[Keypoint text descriptions]
- Opening Delimiter -
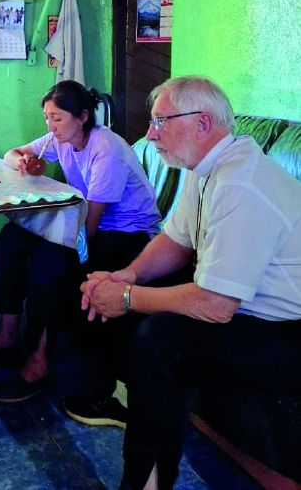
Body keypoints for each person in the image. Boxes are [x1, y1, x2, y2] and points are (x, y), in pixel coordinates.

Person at [80, 76, 301, 490]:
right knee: (130, 294)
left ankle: (143, 479)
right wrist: (127, 277)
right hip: (253, 308)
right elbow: (176, 241)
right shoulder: (206, 166)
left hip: (289, 334)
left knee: (160, 340)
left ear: (203, 123)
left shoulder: (240, 182)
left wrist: (126, 297)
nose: (149, 134)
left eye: (161, 121)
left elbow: (217, 305)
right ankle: (148, 460)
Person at [0, 80, 161, 404]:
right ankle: (8, 335)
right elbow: (12, 154)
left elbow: (90, 230)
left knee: (51, 256)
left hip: (128, 235)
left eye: (57, 118)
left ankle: (40, 361)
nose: (51, 126)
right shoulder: (62, 139)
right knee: (12, 236)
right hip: (83, 221)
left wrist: (50, 236)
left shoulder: (105, 152)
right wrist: (24, 162)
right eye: (47, 117)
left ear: (82, 116)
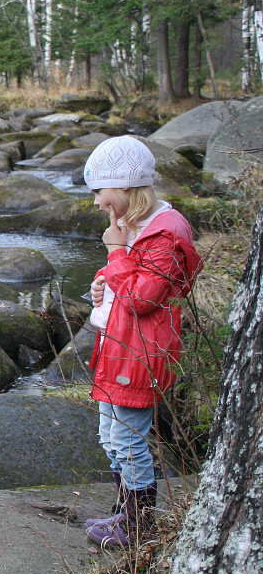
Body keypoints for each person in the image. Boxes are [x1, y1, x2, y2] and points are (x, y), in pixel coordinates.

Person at [80, 136, 202, 548]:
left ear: (127, 187)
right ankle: (125, 513)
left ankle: (139, 525)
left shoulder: (164, 235)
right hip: (117, 350)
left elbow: (140, 297)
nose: (97, 201)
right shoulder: (133, 229)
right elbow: (122, 288)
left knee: (129, 440)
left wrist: (114, 255)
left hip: (141, 355)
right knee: (111, 437)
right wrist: (100, 288)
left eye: (100, 190)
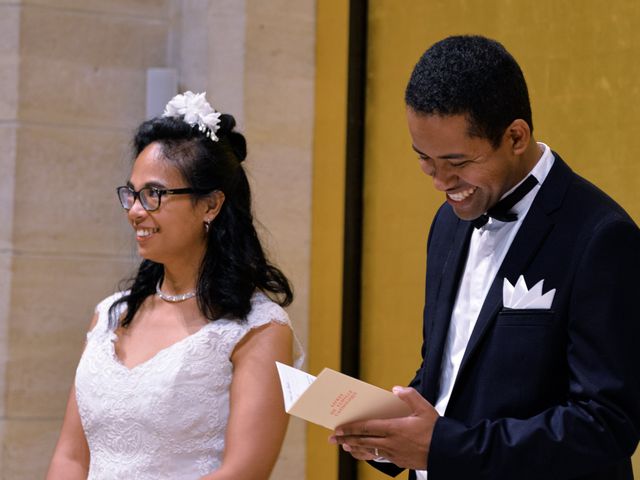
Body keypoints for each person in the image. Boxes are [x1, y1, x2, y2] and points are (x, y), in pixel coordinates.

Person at [331, 35, 640, 479]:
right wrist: (389, 436)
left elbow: (606, 425)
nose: (440, 181)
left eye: (456, 162)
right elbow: (449, 372)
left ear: (516, 136)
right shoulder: (447, 223)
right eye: (425, 160)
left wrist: (444, 448)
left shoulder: (602, 237)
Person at [47, 91, 301, 479]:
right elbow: (71, 458)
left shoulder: (258, 328)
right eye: (132, 193)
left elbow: (244, 471)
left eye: (154, 195)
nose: (135, 211)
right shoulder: (110, 315)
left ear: (211, 205)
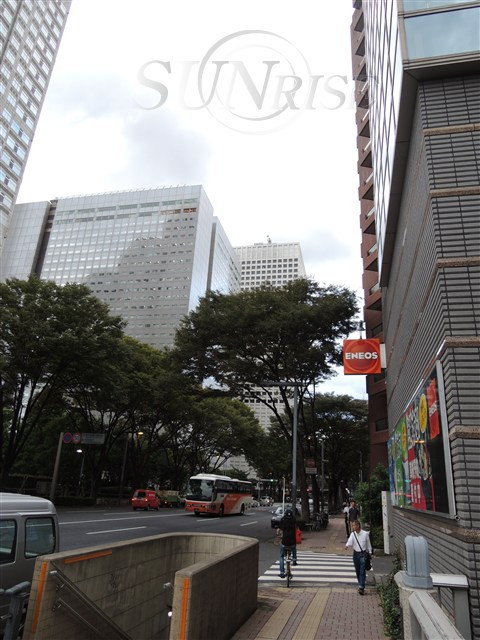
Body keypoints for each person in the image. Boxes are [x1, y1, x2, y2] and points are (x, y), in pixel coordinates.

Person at [345, 520, 372, 595]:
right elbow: (350, 541)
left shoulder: (365, 534)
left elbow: (368, 543)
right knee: (358, 570)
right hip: (355, 554)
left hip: (363, 554)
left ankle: (361, 587)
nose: (353, 527)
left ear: (358, 526)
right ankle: (360, 584)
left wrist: (370, 552)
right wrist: (347, 545)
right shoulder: (353, 534)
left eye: (354, 525)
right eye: (352, 526)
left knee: (362, 571)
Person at [276, 507, 297, 578]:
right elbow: (297, 527)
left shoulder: (283, 520)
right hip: (292, 541)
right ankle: (294, 560)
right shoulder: (294, 520)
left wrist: (278, 534)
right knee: (294, 548)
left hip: (284, 542)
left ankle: (282, 572)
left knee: (281, 556)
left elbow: (279, 529)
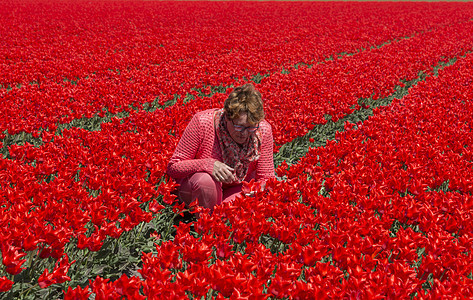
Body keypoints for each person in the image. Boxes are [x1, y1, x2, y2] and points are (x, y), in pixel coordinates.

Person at [167, 83, 275, 210]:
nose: (245, 133)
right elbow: (173, 167)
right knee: (205, 181)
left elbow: (267, 178)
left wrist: (256, 190)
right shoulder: (203, 123)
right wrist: (207, 164)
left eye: (251, 127)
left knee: (237, 206)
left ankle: (219, 221)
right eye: (239, 126)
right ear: (227, 117)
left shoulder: (262, 131)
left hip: (236, 191)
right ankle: (205, 224)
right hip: (198, 189)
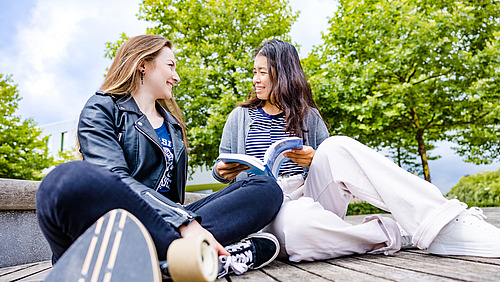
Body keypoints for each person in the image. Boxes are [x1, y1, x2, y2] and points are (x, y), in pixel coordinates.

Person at [212, 39, 500, 262]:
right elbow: (222, 167)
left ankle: (443, 221)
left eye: (263, 72)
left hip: (308, 193)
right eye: (255, 72)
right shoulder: (240, 118)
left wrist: (314, 158)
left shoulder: (308, 116)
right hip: (267, 207)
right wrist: (223, 171)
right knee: (297, 233)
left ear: (283, 74)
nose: (256, 79)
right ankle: (393, 233)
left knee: (335, 146)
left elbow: (331, 167)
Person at [36, 35, 284, 278]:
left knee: (265, 188)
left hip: (165, 226)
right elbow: (112, 176)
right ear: (143, 64)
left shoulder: (173, 126)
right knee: (64, 179)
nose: (176, 77)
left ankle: (172, 262)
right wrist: (184, 222)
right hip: (117, 224)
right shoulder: (101, 108)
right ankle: (188, 260)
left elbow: (173, 199)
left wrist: (182, 219)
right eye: (171, 65)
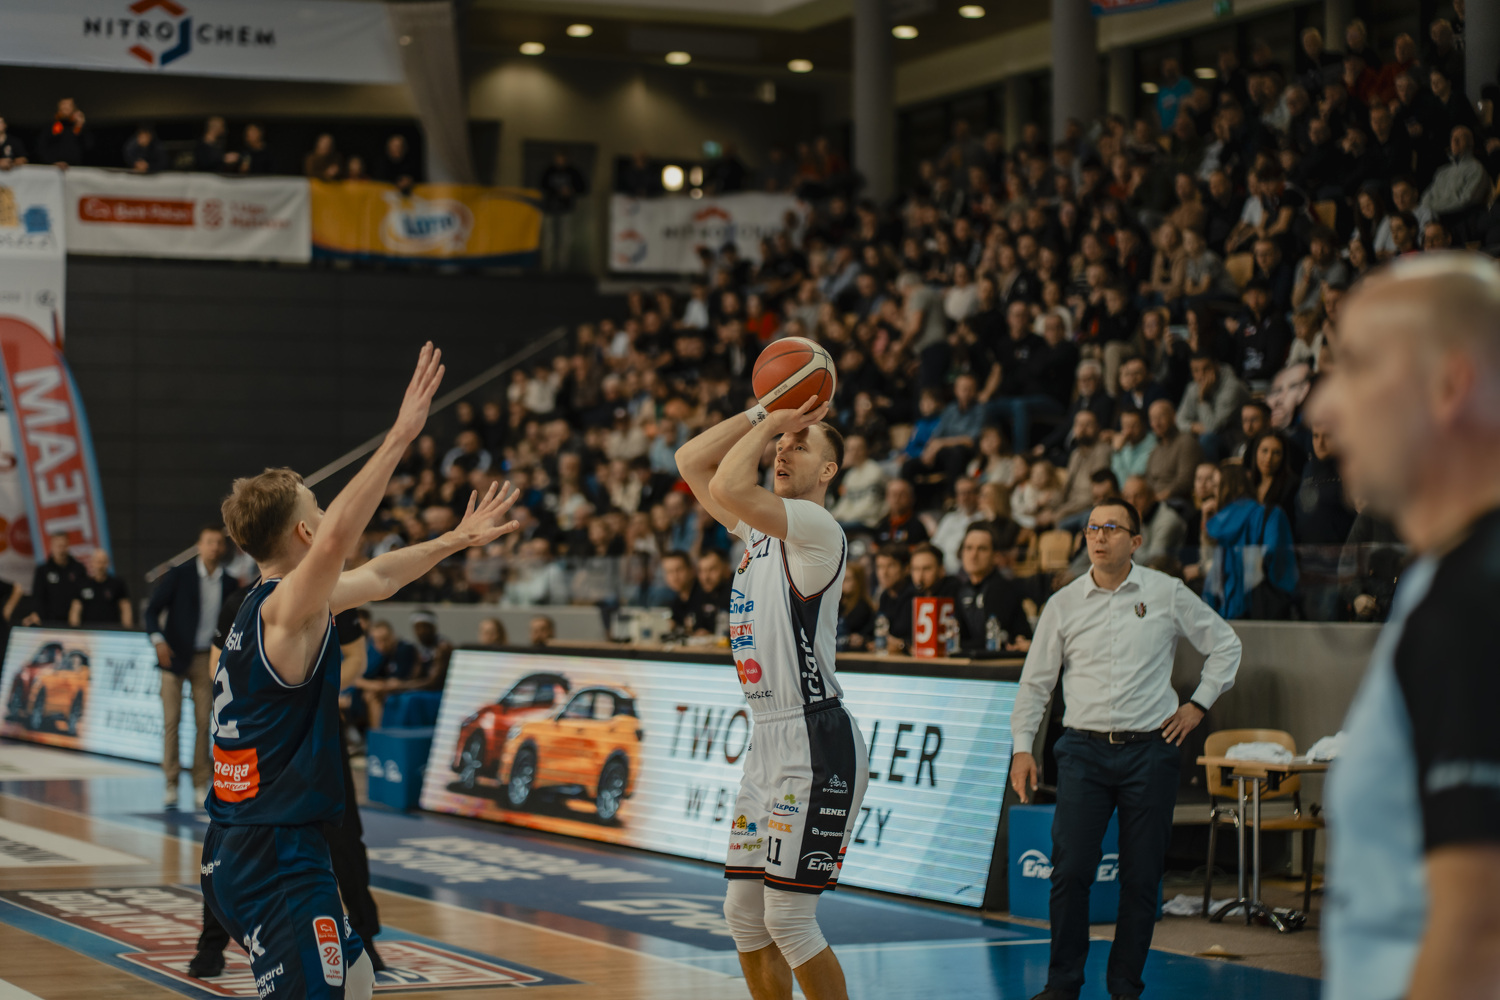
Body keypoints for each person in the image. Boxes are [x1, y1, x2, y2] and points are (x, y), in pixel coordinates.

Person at [201, 343, 521, 1000]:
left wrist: (456, 540)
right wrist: (401, 435)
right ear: (304, 534)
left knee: (356, 979)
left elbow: (379, 577)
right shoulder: (286, 610)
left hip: (254, 842)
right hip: (273, 852)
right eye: (316, 508)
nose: (325, 516)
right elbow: (344, 539)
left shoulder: (267, 606)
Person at [1310, 253, 1500, 1000]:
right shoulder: (1440, 579)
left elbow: (1478, 936)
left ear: (1449, 386)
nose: (1322, 405)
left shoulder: (1475, 600)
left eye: (1357, 366)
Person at [675, 395, 869, 1000]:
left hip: (816, 739)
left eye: (799, 446)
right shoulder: (759, 532)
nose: (783, 451)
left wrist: (774, 420)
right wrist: (763, 412)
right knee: (743, 913)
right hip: (768, 739)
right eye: (782, 445)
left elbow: (729, 482)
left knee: (788, 918)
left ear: (828, 470)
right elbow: (690, 461)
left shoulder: (817, 526)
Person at [1011, 496, 1241, 1000]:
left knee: (1141, 877)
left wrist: (1198, 705)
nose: (1098, 536)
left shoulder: (1166, 592)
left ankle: (1125, 988)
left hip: (1150, 751)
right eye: (1092, 528)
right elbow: (1035, 683)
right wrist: (1023, 747)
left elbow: (1226, 644)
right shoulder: (1063, 603)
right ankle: (1062, 984)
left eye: (1111, 528)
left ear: (1135, 541)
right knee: (1070, 870)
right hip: (1082, 751)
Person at [190, 594, 385, 978]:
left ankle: (364, 935)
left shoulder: (330, 593)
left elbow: (356, 657)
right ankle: (211, 943)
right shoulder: (242, 602)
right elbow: (217, 664)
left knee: (344, 835)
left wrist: (313, 691)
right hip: (259, 738)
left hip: (316, 731)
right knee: (231, 838)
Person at [145, 526, 236, 808]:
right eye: (209, 542)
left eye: (218, 542)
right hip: (173, 656)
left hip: (206, 658)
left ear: (223, 547)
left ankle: (200, 782)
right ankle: (171, 782)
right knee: (172, 721)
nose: (214, 547)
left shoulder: (230, 582)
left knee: (204, 722)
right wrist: (158, 640)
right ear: (199, 545)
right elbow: (151, 611)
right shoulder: (179, 574)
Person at [953, 524, 1031, 655]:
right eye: (968, 548)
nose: (973, 555)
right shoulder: (961, 590)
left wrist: (956, 644)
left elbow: (991, 641)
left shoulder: (1004, 590)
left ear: (996, 556)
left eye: (982, 549)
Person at [539, 151, 589, 272]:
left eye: (562, 158)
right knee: (549, 238)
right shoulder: (549, 171)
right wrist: (557, 191)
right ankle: (548, 265)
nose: (560, 161)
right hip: (550, 209)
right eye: (558, 158)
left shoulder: (573, 172)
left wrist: (571, 191)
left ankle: (563, 266)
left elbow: (583, 187)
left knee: (565, 238)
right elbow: (542, 186)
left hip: (566, 209)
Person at [26, 532, 85, 625]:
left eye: (64, 546)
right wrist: (35, 612)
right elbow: (37, 595)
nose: (61, 550)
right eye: (58, 546)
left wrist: (77, 605)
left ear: (68, 546)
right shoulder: (43, 570)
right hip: (49, 622)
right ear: (51, 547)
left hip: (74, 622)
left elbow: (84, 592)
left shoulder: (78, 568)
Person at [68, 549, 131, 627]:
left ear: (108, 563)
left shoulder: (117, 584)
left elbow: (125, 608)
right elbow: (75, 609)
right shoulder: (82, 584)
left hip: (112, 630)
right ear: (92, 563)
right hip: (89, 630)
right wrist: (75, 630)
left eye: (103, 562)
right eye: (97, 562)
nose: (100, 566)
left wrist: (127, 629)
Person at [872, 545, 914, 653]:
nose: (884, 573)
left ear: (906, 568)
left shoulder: (915, 597)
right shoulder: (884, 596)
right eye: (880, 567)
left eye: (891, 566)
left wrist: (902, 645)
- Closing Delimiter -
> _Description of the task_
Only the lines above starting with the one with "right shoulder: (203, 123)" and going through the one with "right hip: (198, 189)" are to be copied, word for word and with both ends kept.

> _Result of the task_
right shoulder: (203, 123)
right wrist: (207, 164)
left eye: (251, 127)
left knee: (237, 206)
left ankle: (219, 221)
right eye: (239, 126)
right ear: (227, 117)
left shoulder: (262, 131)
left hip: (236, 191)
right ankle: (205, 224)
right hip: (198, 189)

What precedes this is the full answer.